STRANGE BUT TRUE- Your pet: More calming than you might realize


DRAWING BY DEBORAH DERR McCLINTOCK

Q. You and the rest of the staff at "Math for Women" are tackling some tough problems and have been encouraged to bring along a companion to the sessions for stress control. Should you take a) your spouse b) your best friend c) your dog? –J. Mead

A. Your dog would likely be the best choice to help handle any stress you might feel, says researcher Karen Allen in Psychology by David G. Myers. Many people liken a loyal dog or cat to a close family member, helping them feel calm, valued, happy. A pet can be a best friend that will love you just as you are (whether you can do the math or not), one nonjudgmental and always there for you. Thus pets even have healing power. Also Allen reports that pets have been found to increase the odds of survival after a heart attack, to relieve depression among AIDS patients, and to lower levels of blood lipids that increase cardiovascular risk. 

As nursing pioneer Florence Nightingale foresaw, "A small pet animal is often an excellent companion for the sick."

Allen notes a similar de-stressing effect among harried stockbrokers who had few social contacts but had a pet at home: They exhibited only half the blood pressure rise as non-pet owners.

"For lowering blood pressure, pets are no substitute for effective drugs and exercise," she says. "But for those who enjoy animals, and especially for those who live alone, they are a healthy pleasure."

Q. You'd never guess it from its formal name "congenital generalized hypertrichosis terminalis" (CGHT), but what's the vernacular reference to this condition that has followed sufferers throughout history, fascinating people, and even packing in circus audiences? –J. Hong

A. Sometimes called "wolfman syndrome," the rare but highly heritable disorder that causes excessive dark hair across the body and face as well as enlargement of the head and facial features, reports Constance Holden in Science magazine.

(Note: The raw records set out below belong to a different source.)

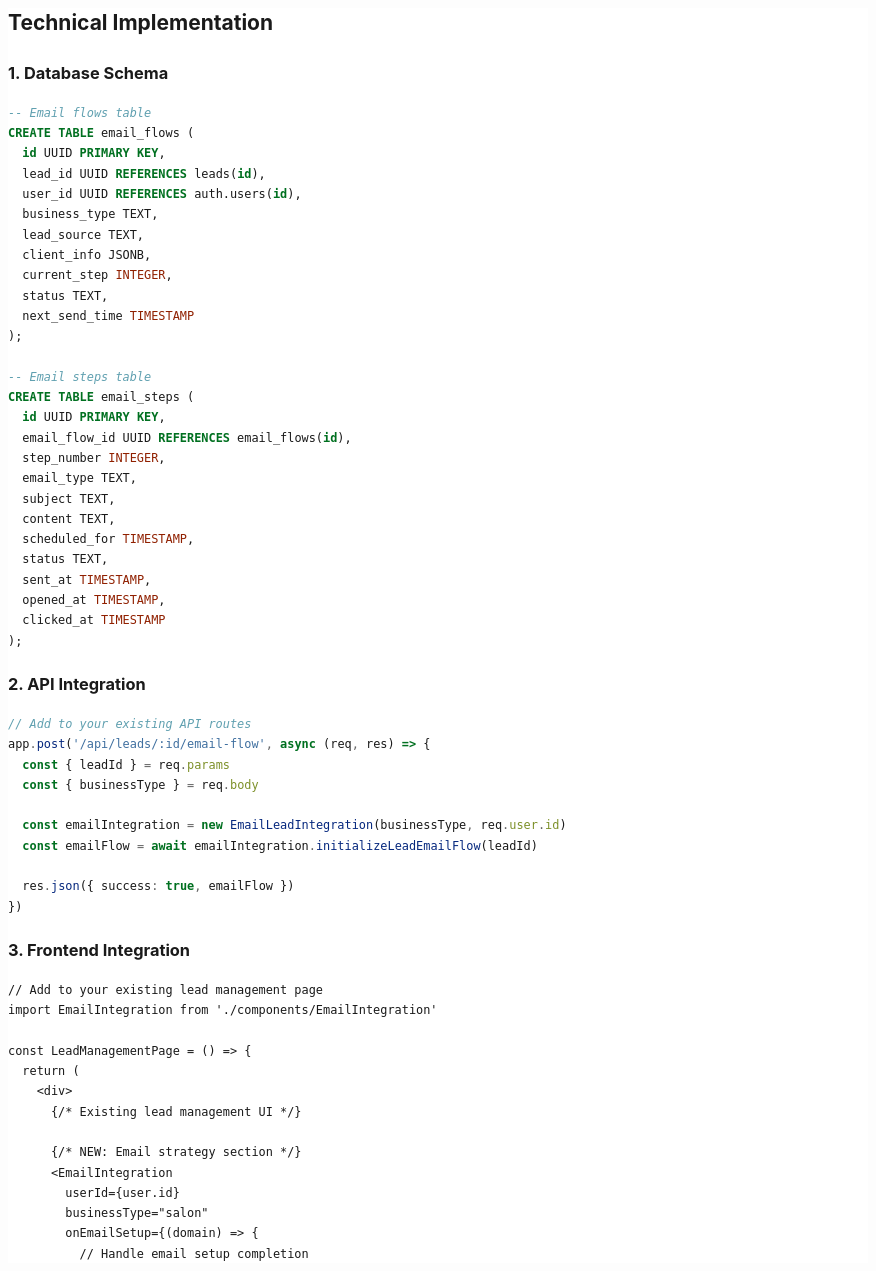 ## Technical Implementation

### 1. **Database Schema**
```sql
-- Email flows table
CREATE TABLE email_flows (
  id UUID PRIMARY KEY,
  lead_id UUID REFERENCES leads(id),
  user_id UUID REFERENCES auth.users(id),
  business_type TEXT,
  lead_source TEXT,
  client_info JSONB,
  current_step INTEGER,
  status TEXT,
  next_send_time TIMESTAMP
);

-- Email steps table
CREATE TABLE email_steps (
  id UUID PRIMARY KEY,
  email_flow_id UUID REFERENCES email_flows(id),
  step_number INTEGER,
  email_type TEXT,
  subject TEXT,
  content TEXT,
  scheduled_for TIMESTAMP,
  status TEXT,
  sent_at TIMESTAMP,
  opened_at TIMESTAMP,
  clicked_at TIMESTAMP
);
```

### 2. **API Integration**
```typescript
// Add to your existing API routes
app.post('/api/leads/:id/email-flow', async (req, res) => {
  const { leadId } = req.params
  const { businessType } = req.body
  
  const emailIntegration = new EmailLeadIntegration(businessType, req.user.id)
  const emailFlow = await emailIntegration.initializeLeadEmailFlow(leadId)
  
  res.json({ success: true, emailFlow })
})
```

### 3. **Frontend Integration**
```tsx
// Add to your existing lead management page
import EmailIntegration from './components/EmailIntegration'

const LeadManagementPage = () => {
  return (
    <div>
      {/* Existing lead management UI */}
      
      {/* NEW: Email strategy section */}
      <EmailIntegration 
        userId={user.id}
        businessType="salon"
        onEmailSetup={(domain) => {
          // Handle email setup completion
```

Researchers today have determined that CGHT victims have genetic mutations, called copy number variations, where chunks of DNA are deleted. There are at least 30 such cases in China, estimates Beijing geneticist Xue Zhang, 16 cases in just three particular families. 

History's most famous "bearded lady" was Julia Pastrana, a Mexican Indian woman who danced and sang in a 19th-century traveling circus, dressed in clothes that showed off her hairy condition. 

Q. Your car has maybe 250 horsepower, a locomotive around 2,500, but how about you? What's your horsepower? –G. Reeves

A. Raise 100 pounds 5 1/2 feet and you just performed 550 foot-pounds of work (100 x 5.5). Do this in a single second and you just generated 1 horsepower.

So when a top Olympic lifter "snatches" 350 pounds seven feet overhead in a second or two, he achieves a burst of up to about 4 horsepower. (A horse at top effort rates 10 or more.) Sustaining this is another matter: The average person can do about 1/5th horsepower for several minutes, a top athlete about 1/2 horsepower.

Now if you want to picture the power of your car's engine, imagine attaching it via chain-and-pulley to a platform bearing a dozen 6-ton elephants. Then— ignoring frictions, etc.– the 250 "horses" under the hood could theoretically raise the elephants a foot in about a second.

Q. Aspiring artists, can you identify what the following have in common? a) a cereal box b) a credit card c) your lover's torso. –B. Pascal

A. You could throw in flags, playing cards, football fields, TV screens, much of the work of Michelangelo and da Vinci, and the ancient Greek Parthenon as well.

All incorporate "golden rectangles," with a length about 1.6 times width. Surveys have shown that rectangles of this proportion are most pleasing to the eye, not too elongated and more interesting than a simple square.